Man flips plane, crashes but calls it a 'non-event'

EXPERIENCED: Gatton pilot Martin Hone, now in his 27th year in the air, tipped his light-aircraft while landing on Tuesday morning while out flying with friends.
EXPERIENCED: Gatton pilot Martin Hone, now in his 27th year in the air, tipped his light-aircraft while landing on Tuesday morning while out flying with friends. Lachlan Mcivor

A GATTON pilot who tipped his light-aircraft while landing on Tuesday morning said the incident was a "non-event."

Martin Hone had been out flying on Anzac Day with some friends but as he came down to land at the Gatton Airpark around mid-morning, something felt amiss.   

"We did a couple of bad landings and on the fourth or fifth landing, we felt something not quite right at the front," Mr Hone said.  

"We proceeded to land but what happened was the nose gear, which is the front leg, bent, so when we landed it folded up and when it folds up, it tips forward and once it gets to a certain point it will just tip over.   

"Honestly, it was probably walking pace but once it starts to go, momentum just carries over and that sort of did the damage."   

The 67-year-old said the plane he was flying, a VANS RV-9, can be a bit fragile as they are built to be as light as possible.  

"They just don't like abuse of any sort because they've already got two bends in them and if you give them a hard time, it can bend more," he said.  

"That's what happened, the front wheel bent under and then when it hit the ground, it slid along for a bit.  

"Then it must have caught on a bit of rock or anything and just pulled it back further, then it dropped down and it went over."  

Mr Hone and his passenger were both taken to hospital with the latter receiving stitches for a wound on his head after hitting it on the plane's canopy during the impact.   

But his passenger would have avoided injury if his seat belt was tightened appropriately, according to the pilot.  
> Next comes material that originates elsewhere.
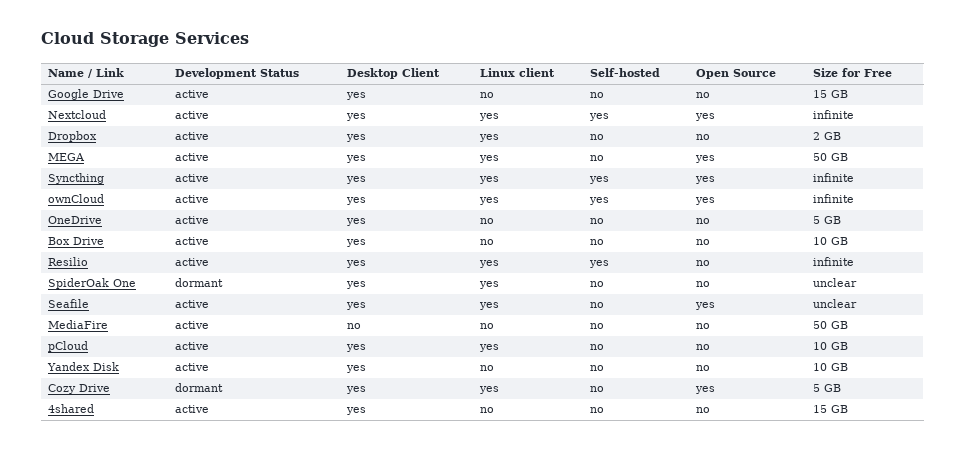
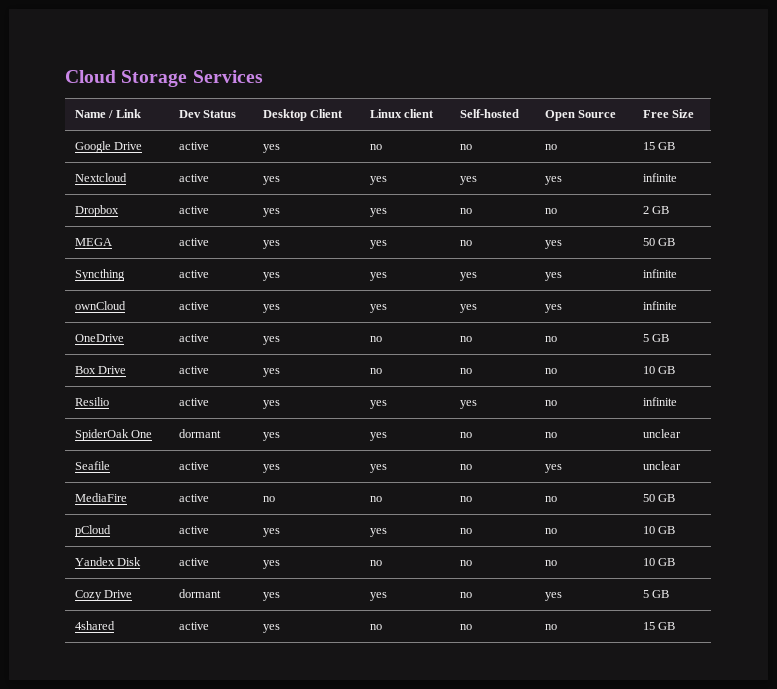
[174,68,257,79] Development -> [178,110,201,118] Dev
(776, 73) none -> [642,110,669,118] Free
[841,68,892,77] for Free -> (695, 113) none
"I had my seatbelts tightened, this is the problem, my mate didn't," he said.  

"He knows himself he should of done it but he didn't... this is the consequence."  

Mr Hone said the event was no different to a minor prang between two cars on a local road but as it involved an aircraft, he understood why it had gotten so much attention from medical officers, police and media.  
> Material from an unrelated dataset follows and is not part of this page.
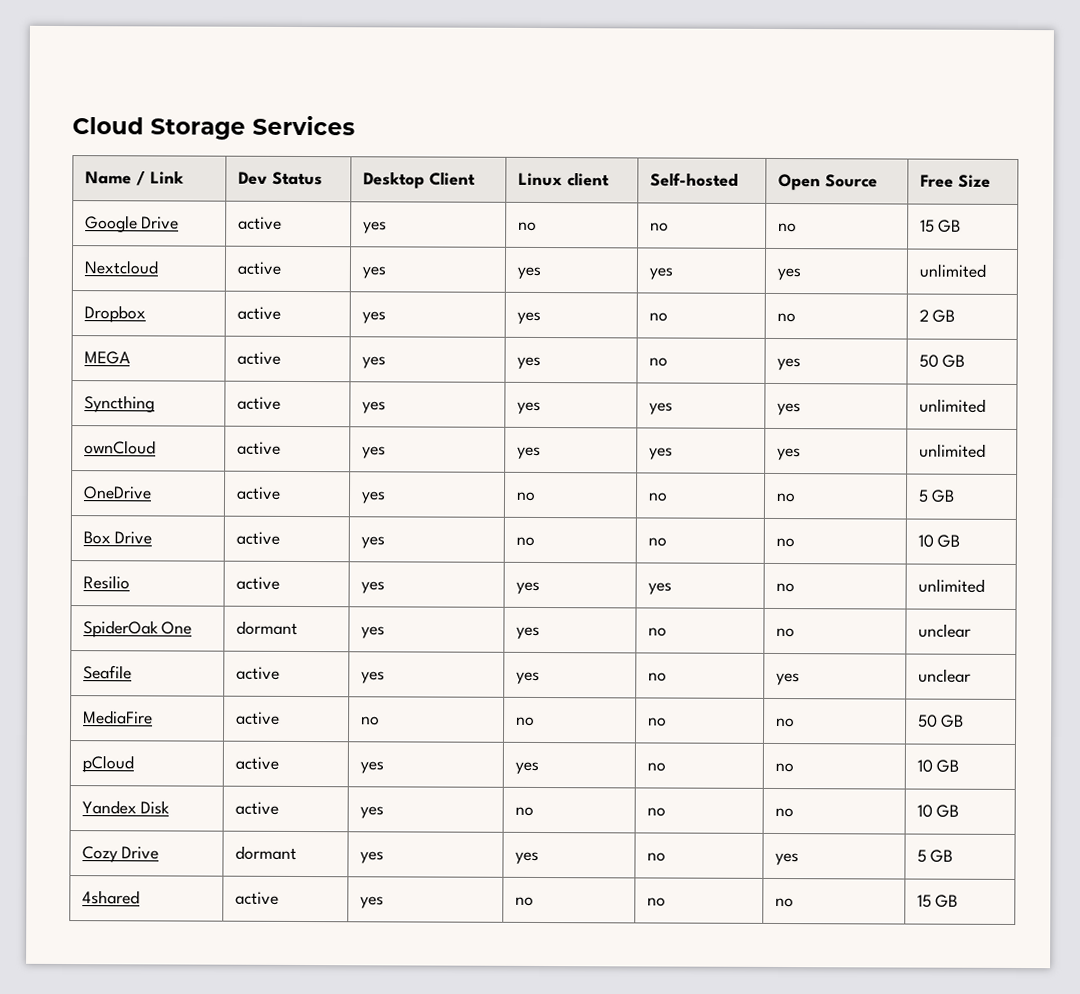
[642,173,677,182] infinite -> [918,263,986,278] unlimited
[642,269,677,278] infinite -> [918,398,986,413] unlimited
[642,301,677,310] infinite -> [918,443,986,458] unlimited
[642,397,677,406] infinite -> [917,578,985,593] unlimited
"I was perfectly fine, I've been racing motorcycles for 35 years, this was a non-event," he said.  

"I don't want to make it sound any more then it was... it was a landing accident.  

"It's unfortunate that someone did get injured, but it was a minor injury, it doesn't happen very often."   
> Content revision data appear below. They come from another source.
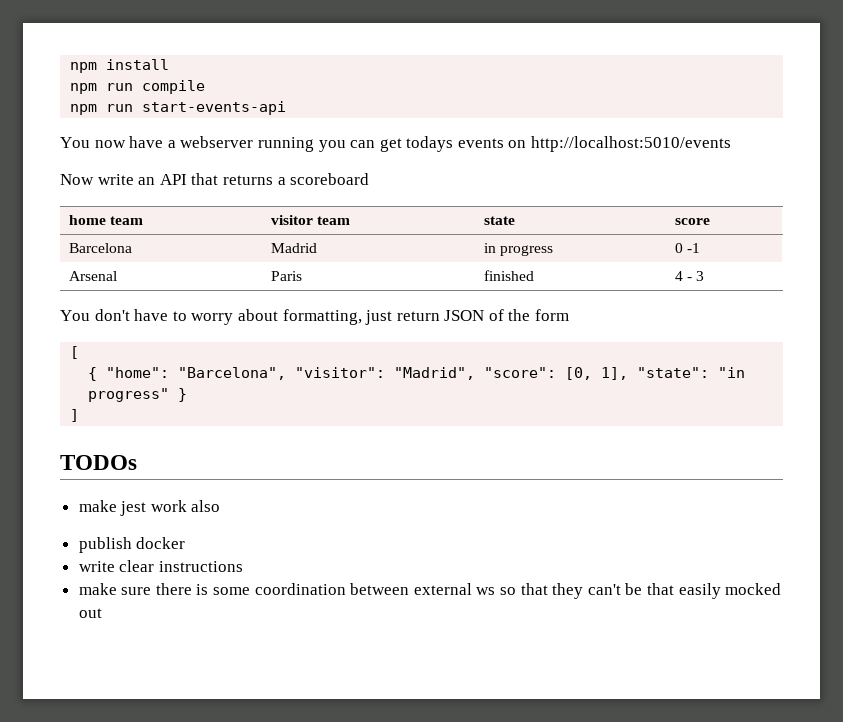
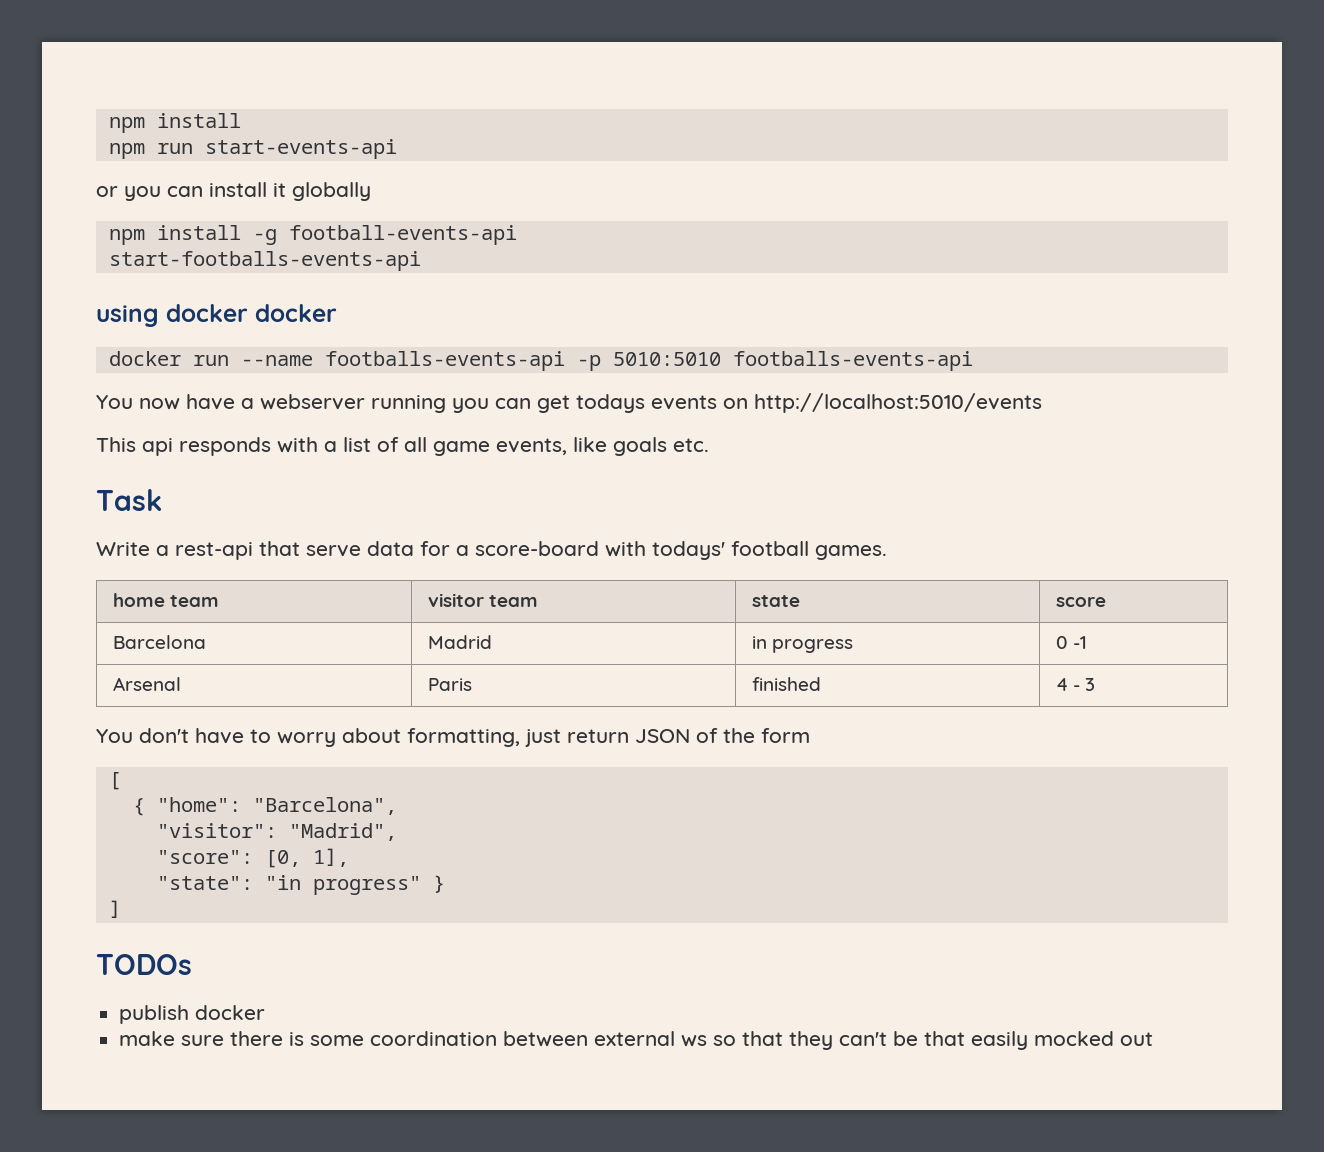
[142,80,206,94] [70,101,287,115] compile // npm run start-events-api -> [204,139,397,159] [96,182,371,201] [108,225,517,245] [108,251,421,271] [96,304,337,327] [108,351,973,371] start-events-api // or you can install it globally // npm install -g football-events-api // start-footballs-events-api // using docker docker // docker run --name footballs-events-api -p 5010:5010 footballs-events-api
[60,173,370,185] Now write an API that returns a scoreboard -> [96,437,709,456] [96,489,162,511] [96,541,887,560] This api responds with a list of all game events, like goals etc. // Task // Write a rest-api that serve data for a score-board with todays' football games.
(287, 373) none -> (397, 806) //
(476, 373) none -> (397, 832) //
(629, 373) none -> (349, 857) //
[78,500,221,516] // make jest work also -> (192, 964) none
[78,560,243,572] // write clear instructions -> (266, 1012) none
This was the first accident the Gatton local has had in his near three decades in the air.  

"I've had things like engine failures and flat tyres and things like that, you're trained to deal with all that," he said.

"This one when you're using the under carriage to land, there's no avoiding it.  

"I wracked my brain trying to think 'ok if I knew exactly what the problem was when it happened, what would I have done differently' and you can't, there's nothing you can do differently."